The COVID-19 crisis has put the global stock markets in an upheaval, and various industries are gaping at an unclear future. In India, most of the listed companies in the stock markets have witnessed a substantial collapse.
In these unstable times, organizations, financial institutions, investors, and specialists are struggling with quite a few questions related to the business valuation services. Some of these questions are discussed below:
How will this coronavirus crisis impact investments of entities that have been accounted at fair value?
The Fair Value measurements need to take into account the cash flow prospects and market terms as it is recorded on the measurement date. The auditing standards regulating such measurements put significant importance on the three-level fair value hierarchy that is based on the inputs of the standard valuation methodology.

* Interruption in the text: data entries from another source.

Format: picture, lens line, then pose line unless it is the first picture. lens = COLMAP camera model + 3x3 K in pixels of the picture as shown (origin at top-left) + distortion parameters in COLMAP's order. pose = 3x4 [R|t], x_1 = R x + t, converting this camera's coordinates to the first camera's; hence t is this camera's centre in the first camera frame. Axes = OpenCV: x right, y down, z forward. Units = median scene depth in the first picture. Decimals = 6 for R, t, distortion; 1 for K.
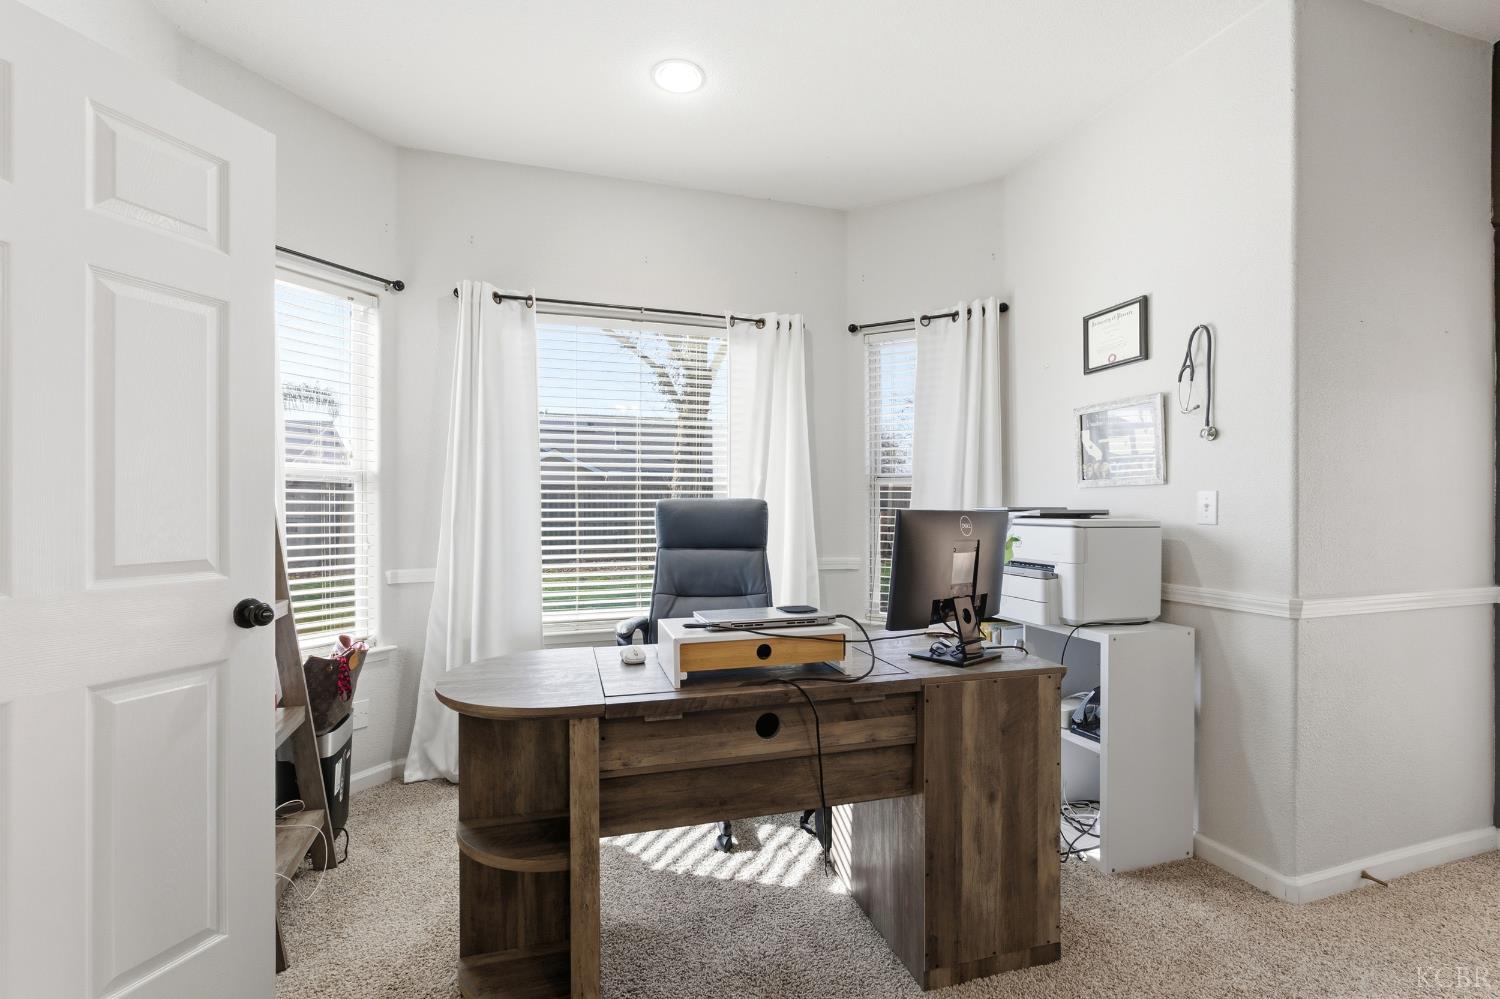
lens RADIAL K [[666.4, 0, 748.3], [0, 666.4, 502.3], [0, 0, 1]] dist [-0.007283, 0.001741]
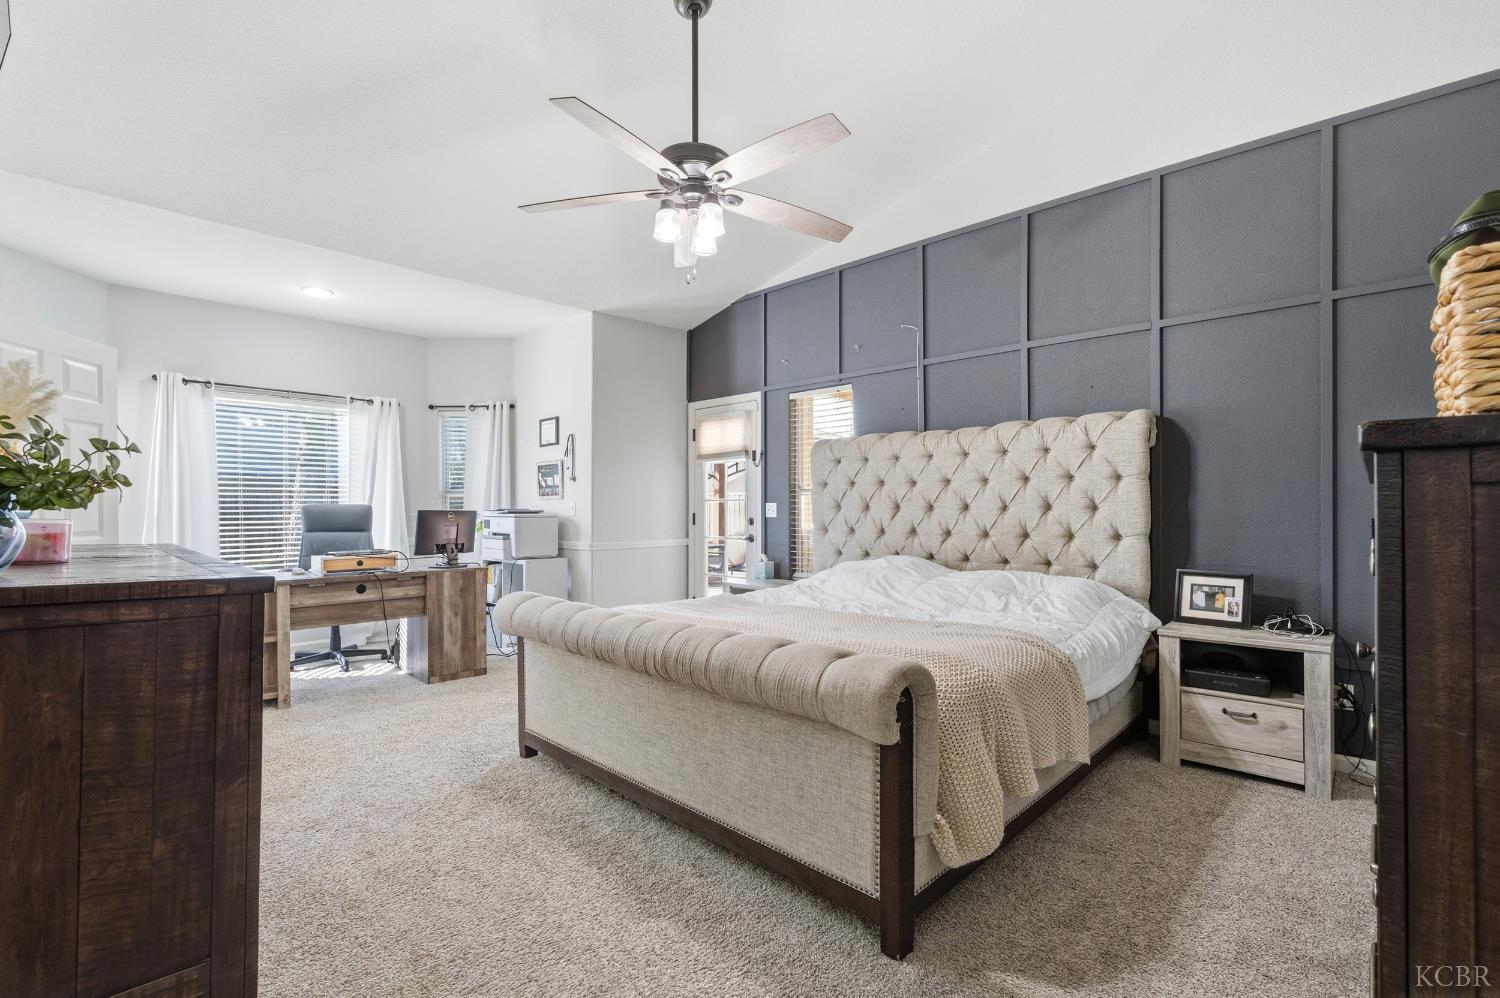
lens RADIAL K [[666.4, 0, 743.5], [0, 666.4, 509.8], [0, 0, 1]] dist [-0.007283, 0.001741]
pose [[0.881327, -0.002153, 0.472503, 0.083774], [-0.002019, 0.999963, 0.008323, -0.010438], [-0.472503, -0.008289, 0.881290, -1.456015]]
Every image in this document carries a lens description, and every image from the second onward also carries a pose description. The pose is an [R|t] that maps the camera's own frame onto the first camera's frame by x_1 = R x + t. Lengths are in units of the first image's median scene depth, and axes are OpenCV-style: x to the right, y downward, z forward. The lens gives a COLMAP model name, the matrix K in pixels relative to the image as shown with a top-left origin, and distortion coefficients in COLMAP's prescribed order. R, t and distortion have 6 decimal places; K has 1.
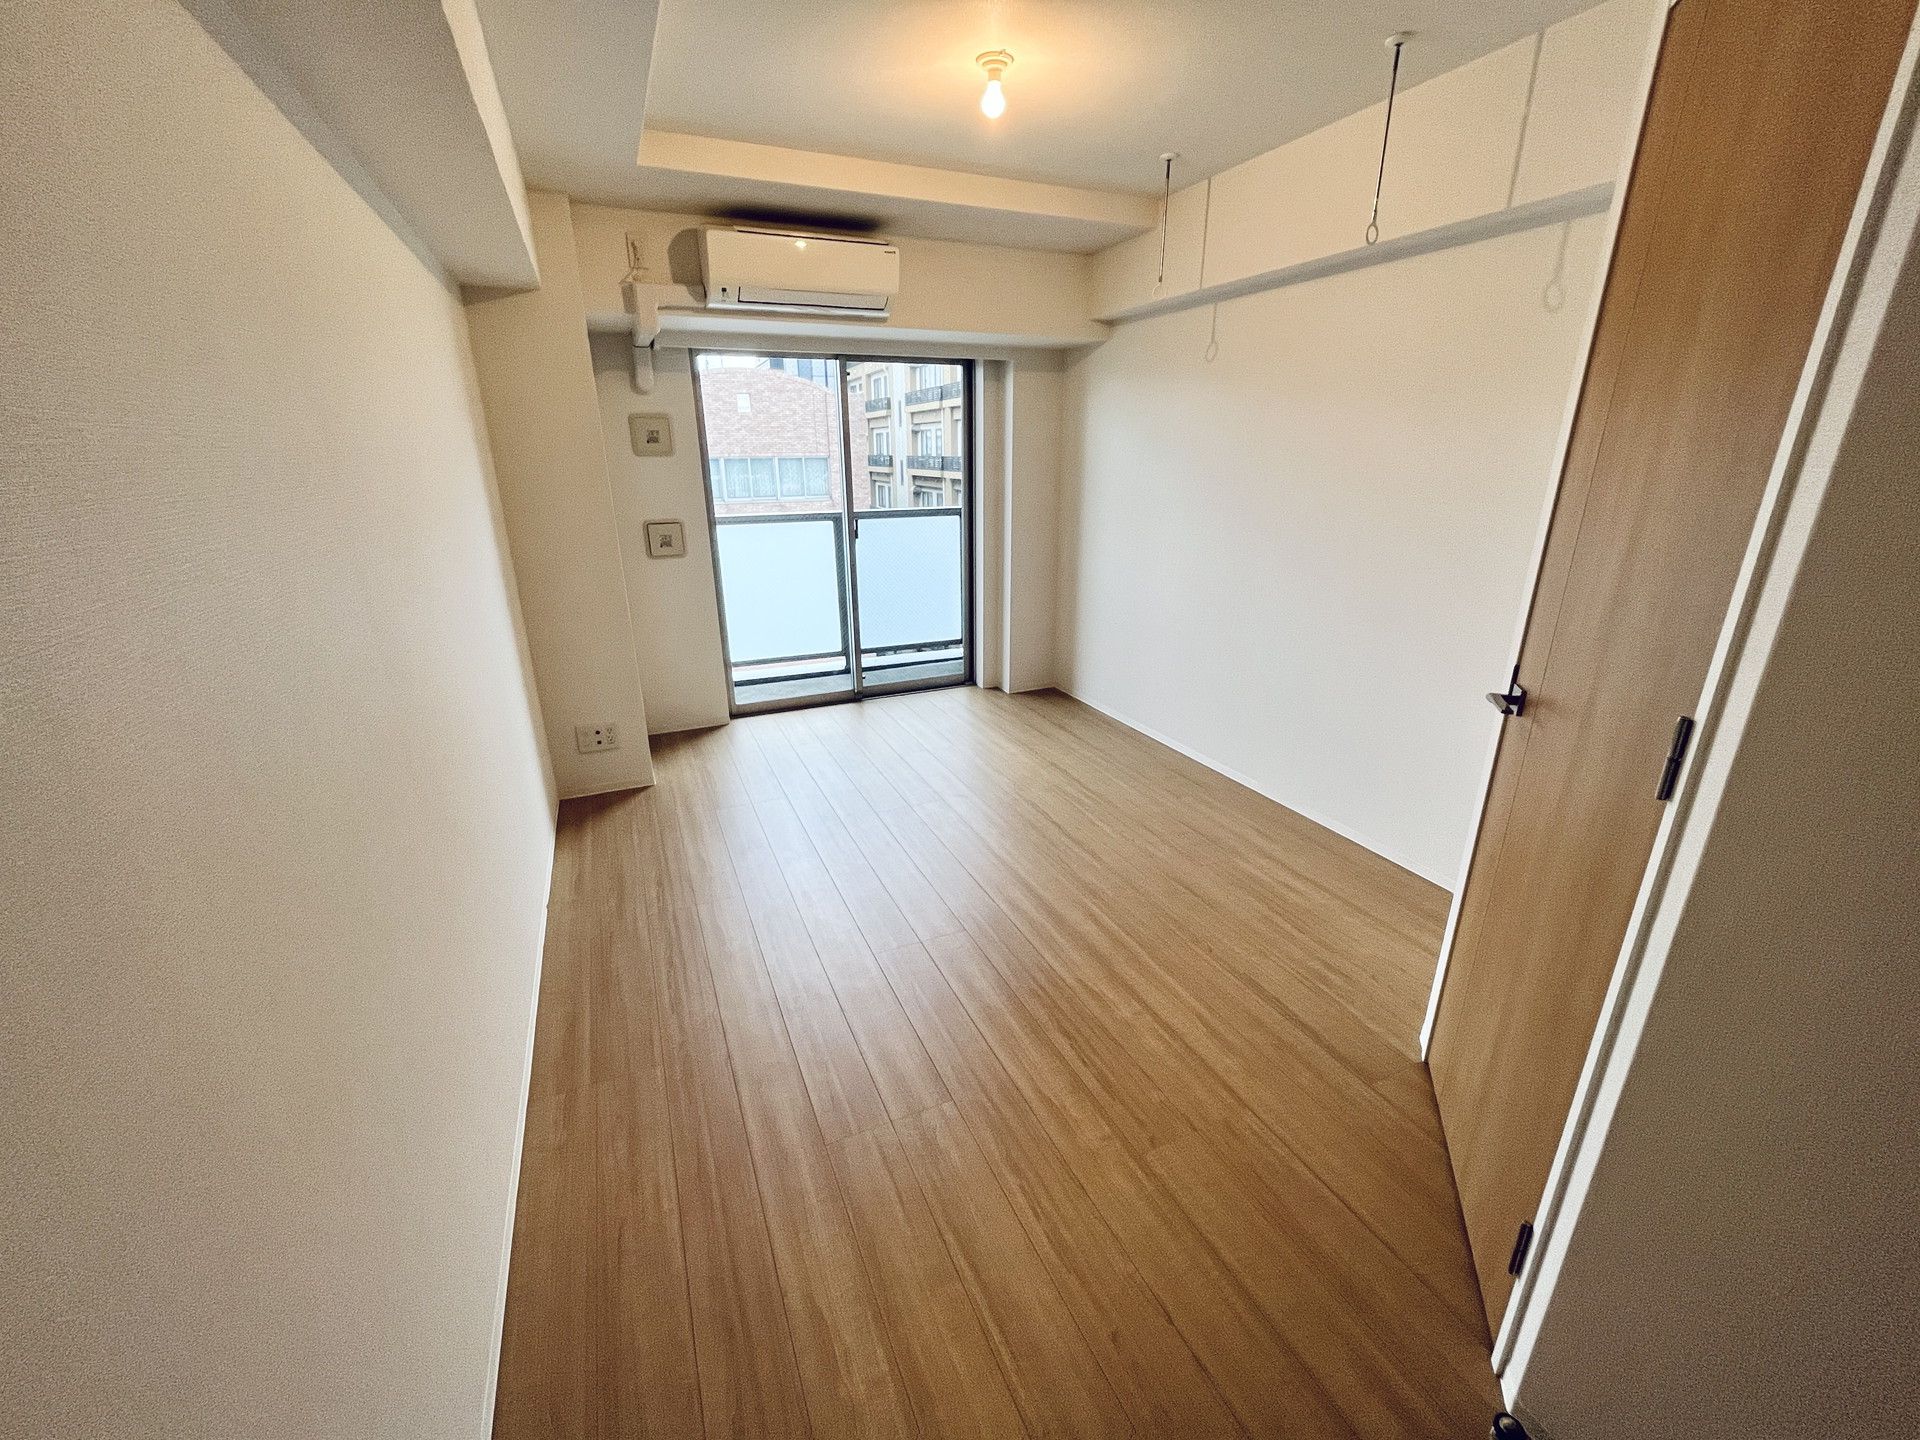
lens RADIAL K [[777.1, 0, 954.1], [0, 777.1, 712.8], [0, 0, 1]] dist [-0.001566, -0.000402]
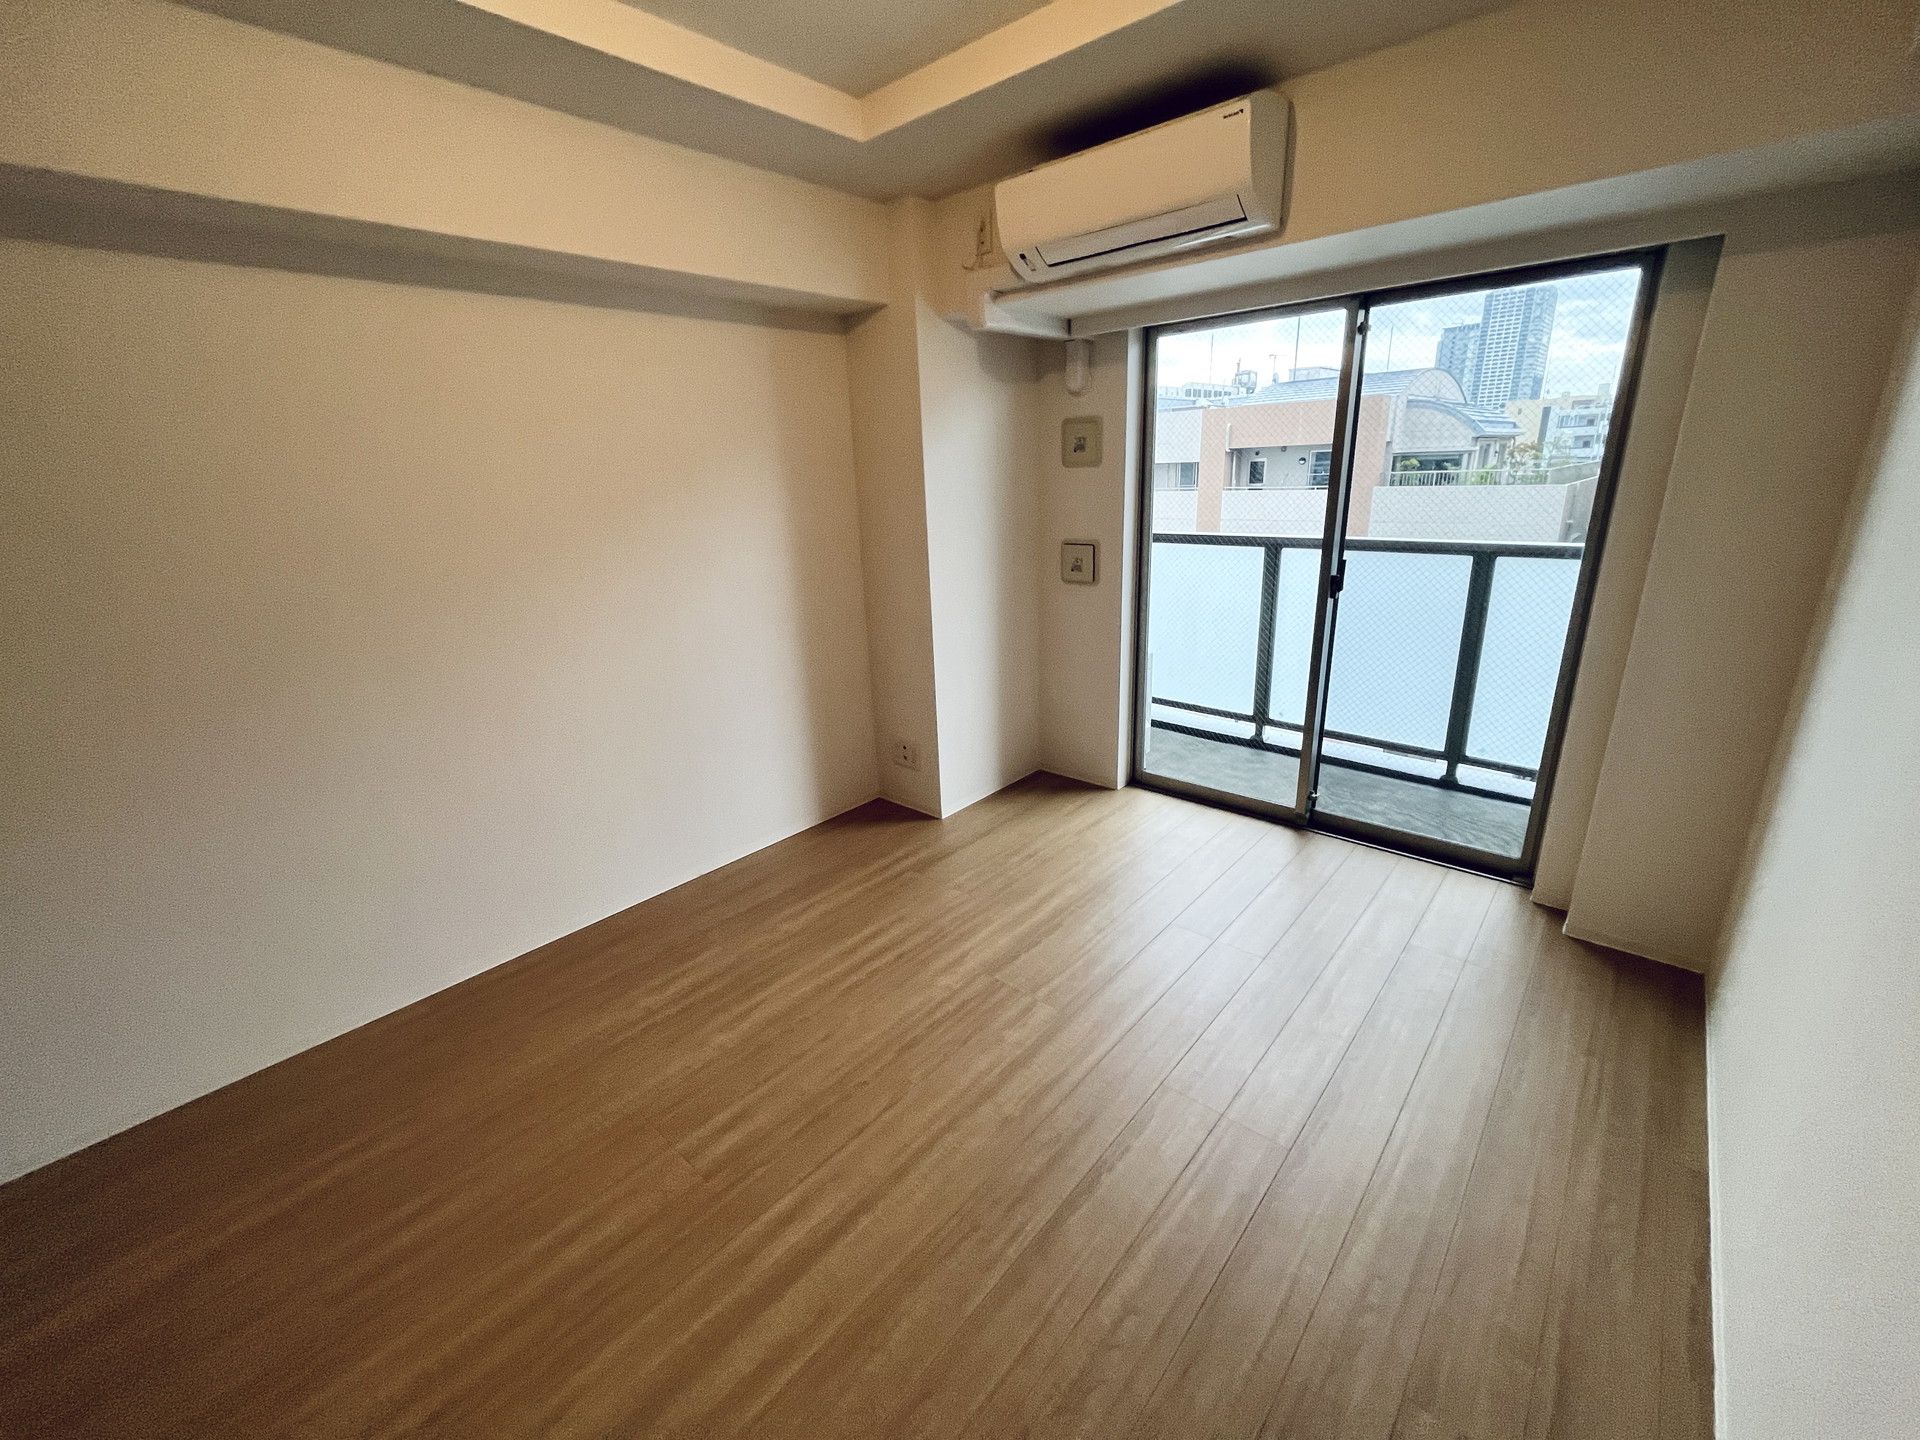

The Level 1 inputs correlate the directly detectable and observable inputs from the stock market. While quantifying investments in publicly registered entities or exchange-listed ventures, it may be suitable to review the trading quantities, including all trades made in a principal-to-principal market, and gauge the market’s ‘orderliness.’
As mentioned in the International Financial Reporting Standards (IFRS) 13, any adjustments that are being made to the observed market inputs, should consider the measurements as on the present date of valuation, except for specific circumstances as clarified in the ordinance. Contrarily, the use of level 2 or level 3 market inputs can demand more prudent considerations.
If the business valuation services deploy transactions multiple approach: An investment that has been valued using the transactions multiple methods in the past, now, needs to apply suitable discounts available due to COVID-19 control measures if the comparable list has been declared before the COVID-19 crisis.
If the business valuation services deploy market multiple approach: An investment that utilized the market multiples method of comparable listed companies, needs to understand and equate the businesses and primary drivers of the target company to realize an appropriate comparative standing. In case the businesses are suitably comparable (shares of comparable companies are frequently traded), it may not be wise to contemplate accepting an average price over an extended period – just because of the recent decline in prices for estimating the valuation multiples of comparable companies and entities.
If the business valuation services deploy income-based approach: The management and professionals need to cautiously consider the cash flow forecasts and continually update them for the evaluation dates. Given the extreme volatility that is currently prevailing, it is an absolute necessity to build situation-wise projection sets with prospects and control measures formulated for each set. Consequently, near-term forecasts and estimates are also expected to get profoundly affected. The pandemic presents a ‘known-unknown’ risk, which is tricky to model when it comes to business valuations and thus, a certain level of conservatism is advised.
Note: In the given situations, utilizing capitalization of earnings method may be less appropriate, even for entities that continued to generate steady cash flows as arriving at a single normalized cash flow projection would be extremely difficult, due to the market instability.
Will the Carrying Value of the company assets like Goodwill and Intangible Assets go through impairment?
Goodwill impairment assessment and additional intangible assets are governed by International Accounting Standards (IAS) 36 and similar norms across all nations. It is imperative to note that the specifics given in the standards concentrate on the recoverability of the assets and therefore, they implicitly want us to ingrain a long-term outlook.
Involving careful interpretation of the temporary and permanent adjustments such as macro-economic factors is one outlook, as suggested by IAS 36. Subsequently, any structural or fundamental changes in such factors triggered in the wake of the present market uncertainty demand appropriate valuation analysis.
If I invested funds in a company five months ago, do I need a write down at the time of registering the fair value as on 31 March, 2020?
Any investments made in either private equity or venture capital funds factor a higher relative degree of volatility in the ‘month-over-month’ performance as compared to what is usually witnessed in the market. The business valuations at which these funds generally invest also considers near-term underperformance for different reasons such as lower rate of team build-up, and the difference in real versus projected market traction. It is essential to examine the health of the balance sheet and the ‘year-to-date’ performance as presented on the date of measurement.
It is also necessary to evaluate and review any near- or long-term financial performance impacts with the management and the investee company of these funds. Remember, every investment is different, and such impairment decisions vary with cases.